§ Job:
Output exactly the lines that come between the start of the material and the line containing "text: ご決済確認後 ->", both ends included, with the pictures omitted.
*** Opening Provided material ***
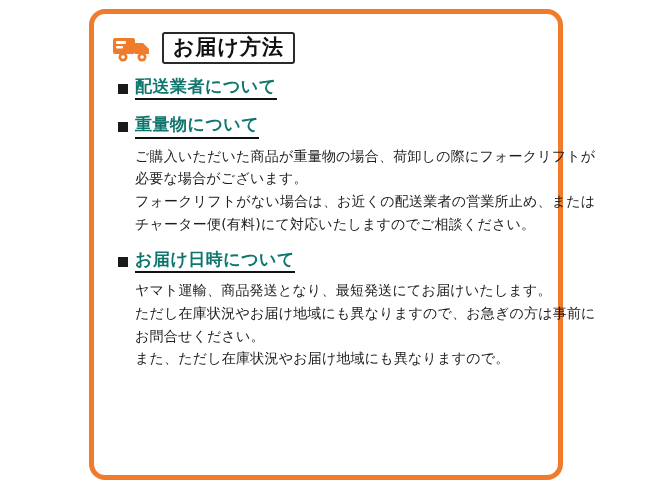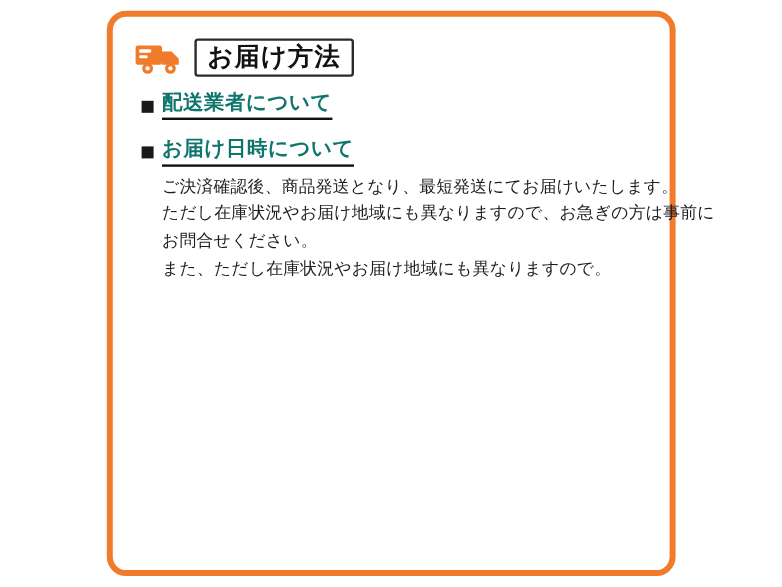"重量物について" div.section { html: none -> <div> <div> <span></span> <span>重量物について</span> </div> <div> <div>ご購入いただいた商品が重量物の場合、荷卸しの際にフォークリフトが</div> <div>必要な場合がございます。</div> <div>フォークリフトがない場合は、お近くの配送業者の営業所止め、または</div> <div>チャーター便(有料)にて対応いたしますのでご相談ください。</div> </div> </div> }
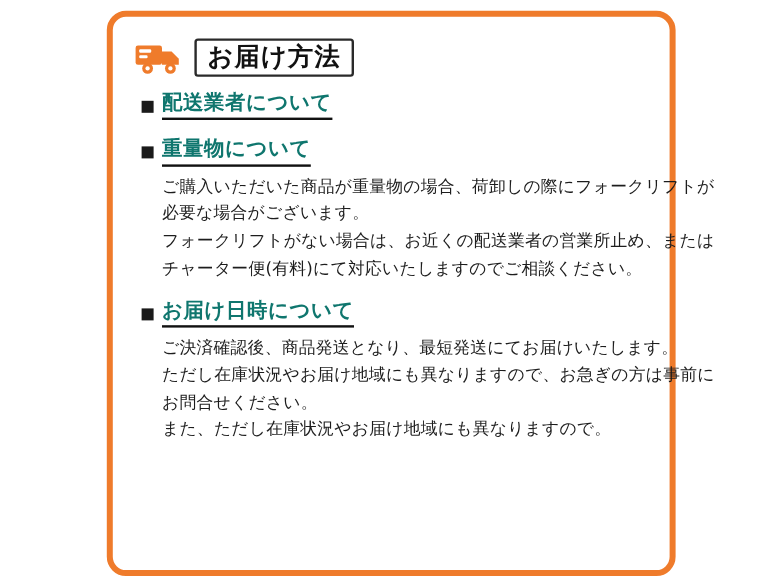"ご決済確認後、商品発送となり、最短発送にてお届けいたします。" div.line { text: ご決済確認後 -> ヤマト運輸 }
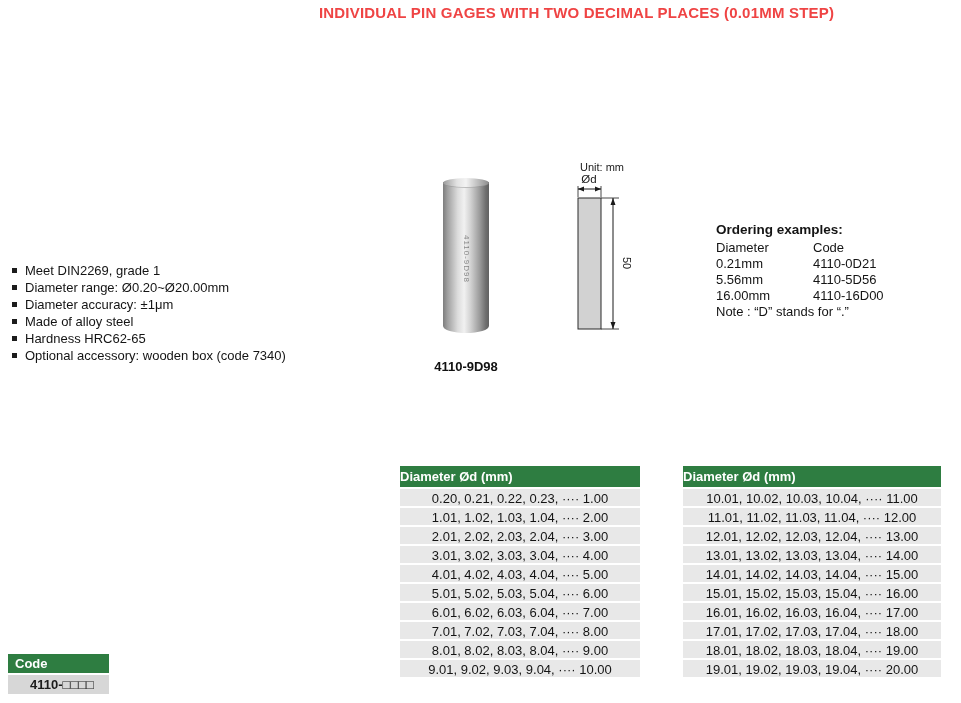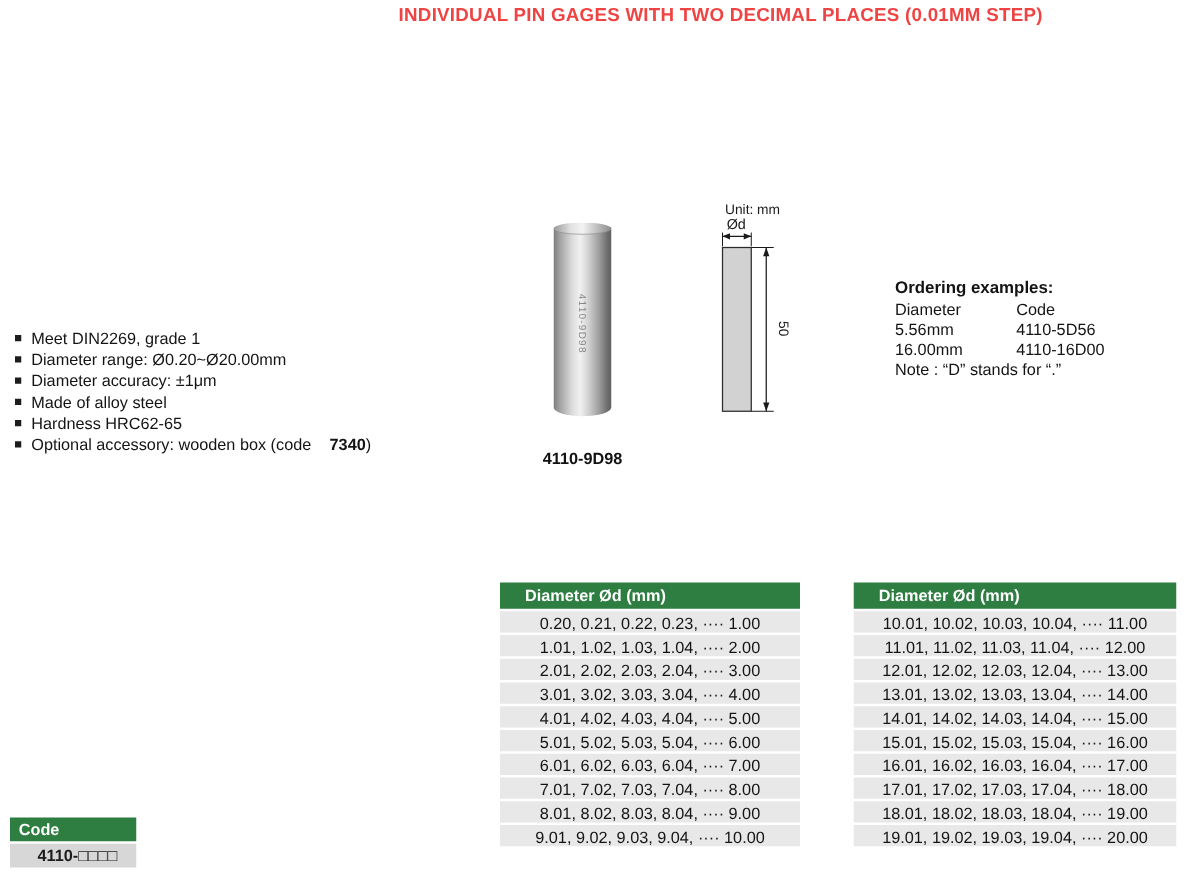"0.21mm 4110-0D21" div { html: none -> <div> <span>0.21mm</span><span>4110-0D21</span> </div> }
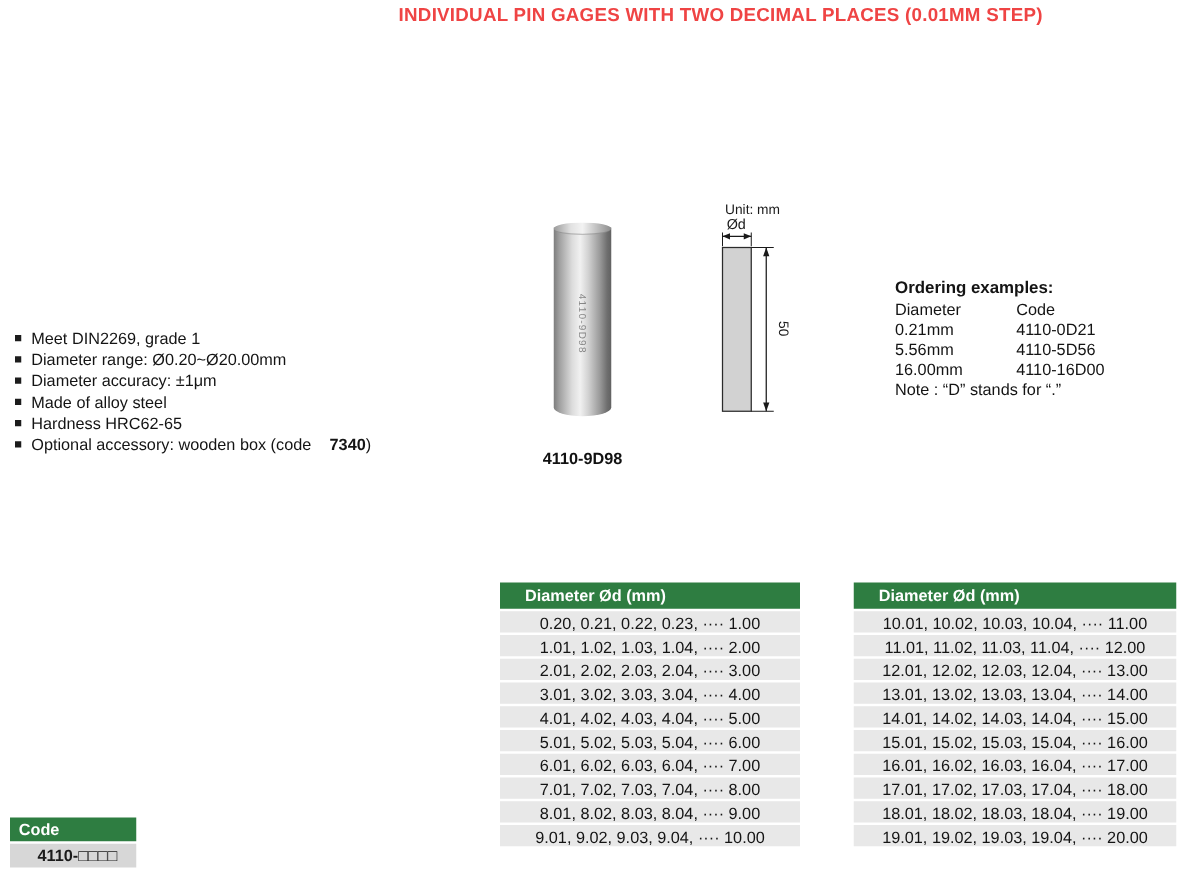"7340" .bold { font-weight: bold -> normal; margin-left: 11px -> none }
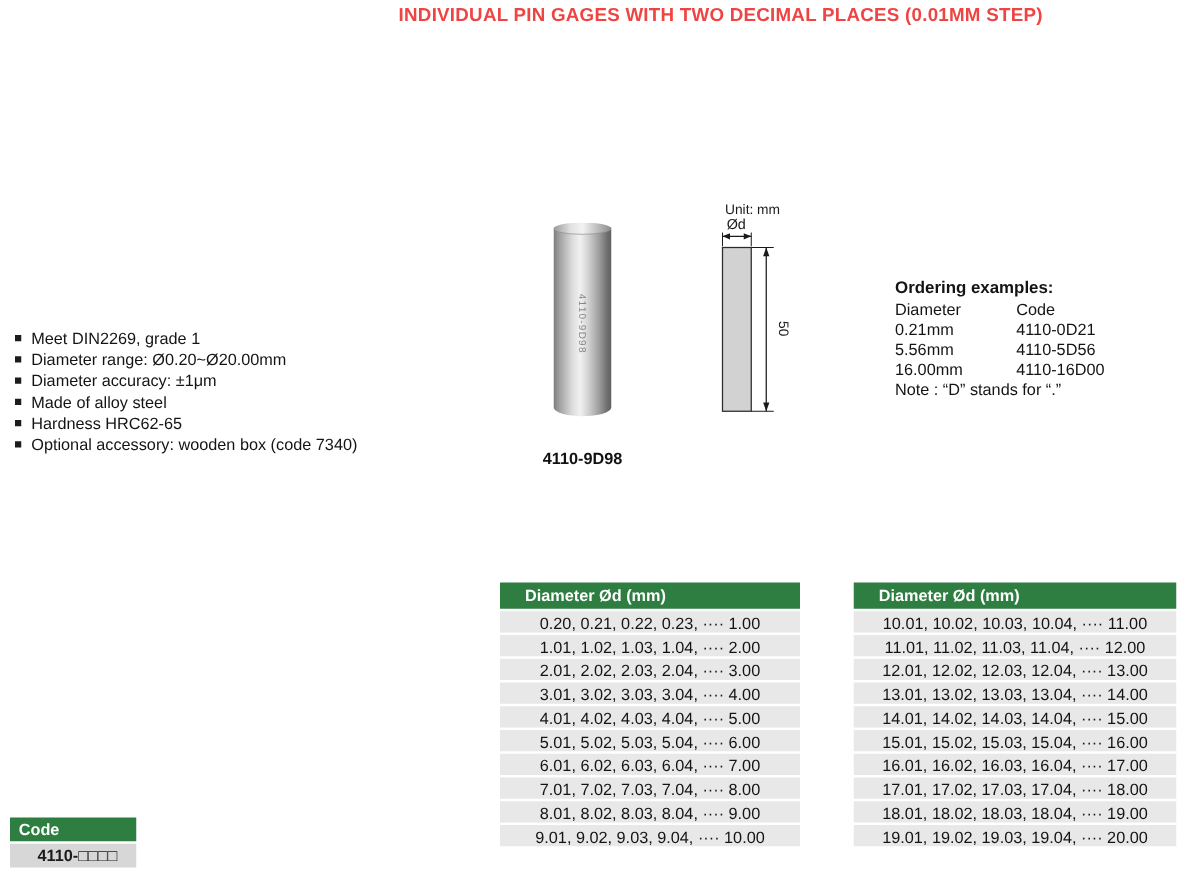"Diameter Ød (mm)" .tbl-header { padding-left: 20px -> none }
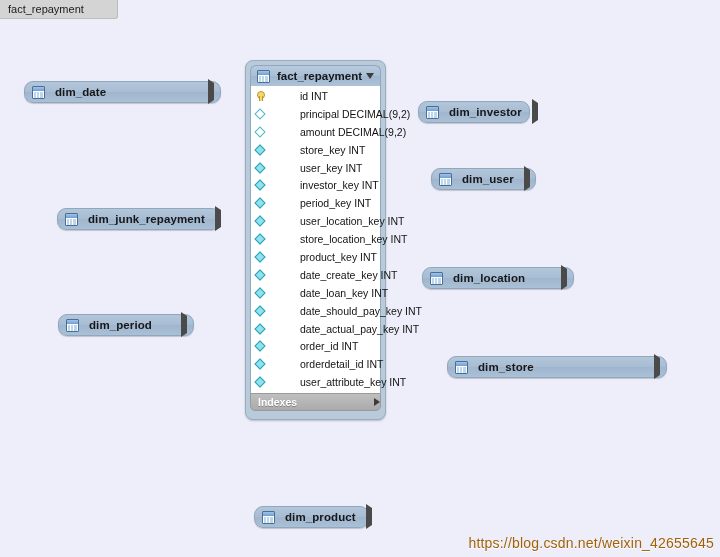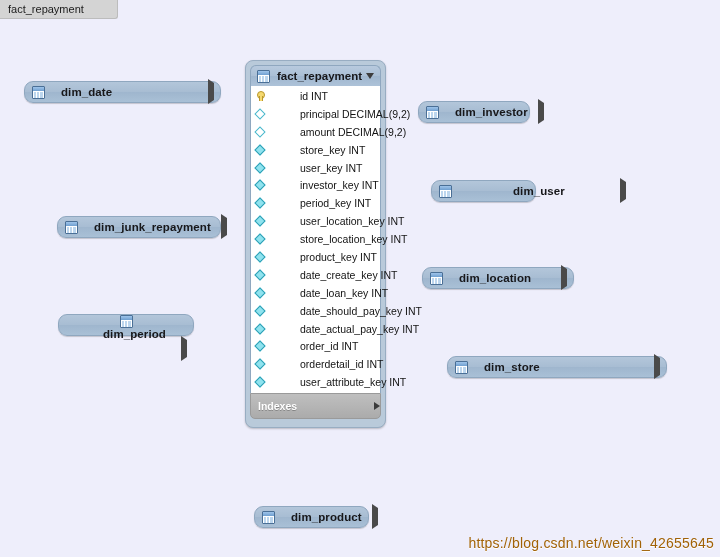"dim_date" .pill .pill-label { margin-left: 16px -> 10px }
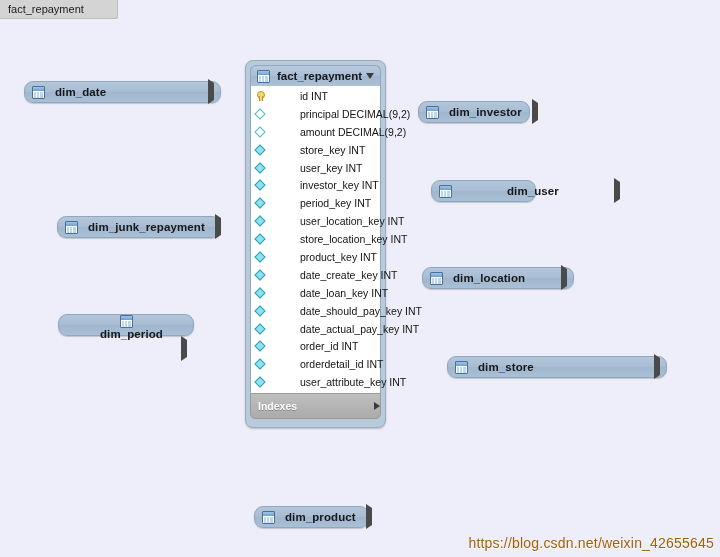"dim_user" div.pill { gap: 45px -> none; top: 160px -> 148px }
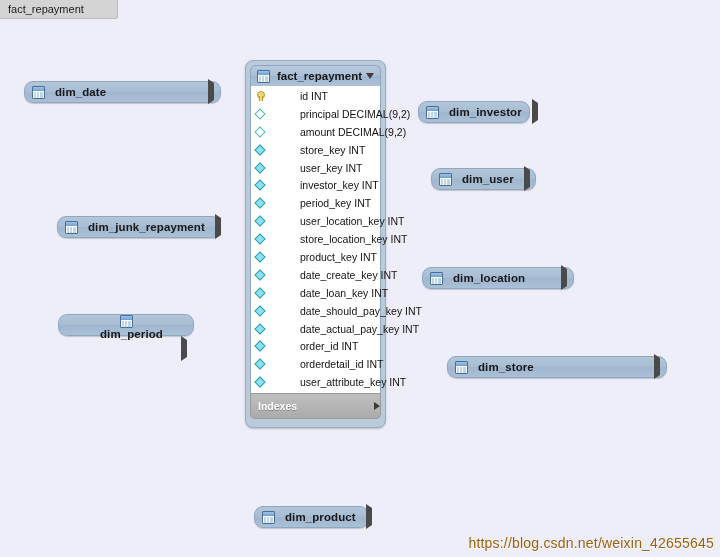"dim_junk_repayment" div.pill { top: 196px -> 188px }
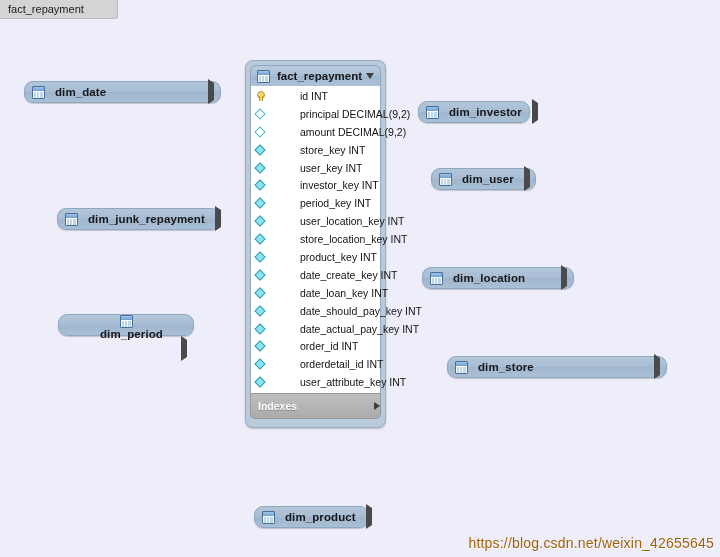"dim_period" div.pill { flex-direction: column -> none }
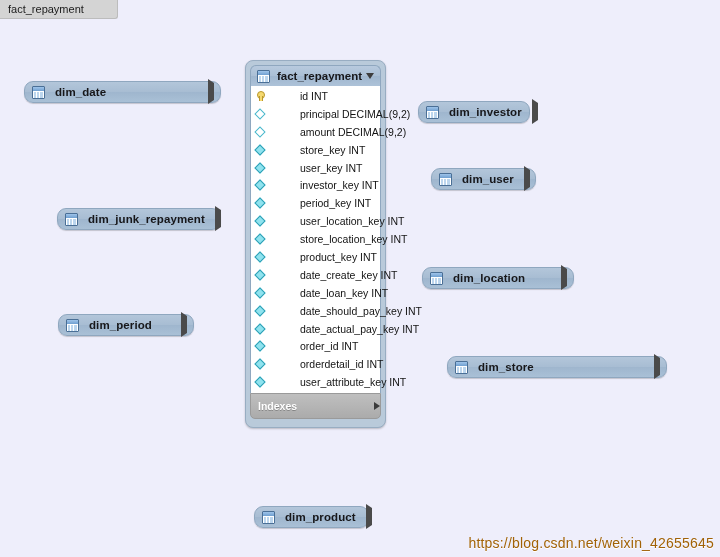"Indexes" #fact-indexes { height: 26px -> 18px }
*** Closing Provided material ***
§ Output for this exercise:
"重量物について" div.section { html: none -> <div> <div> <span></span> <span>重量物について</span> </div> <div> <div>ご購入いただいた商品が重量物の場合、荷卸しの際にフォークリフトが</div> <div>必要な場合がございます。</div> <div>フォークリフトがない場合は、お近くの配送業者の営業所止め、または</div> <div>チャーター便(有料)にて対応いたしますのでご相談ください。</div> </div> </div> }
"ご決済確認後、商品発送となり、最短発送にてお届けいたします。" div.line { text: ご決済確認後 -> ヤマト運輸 }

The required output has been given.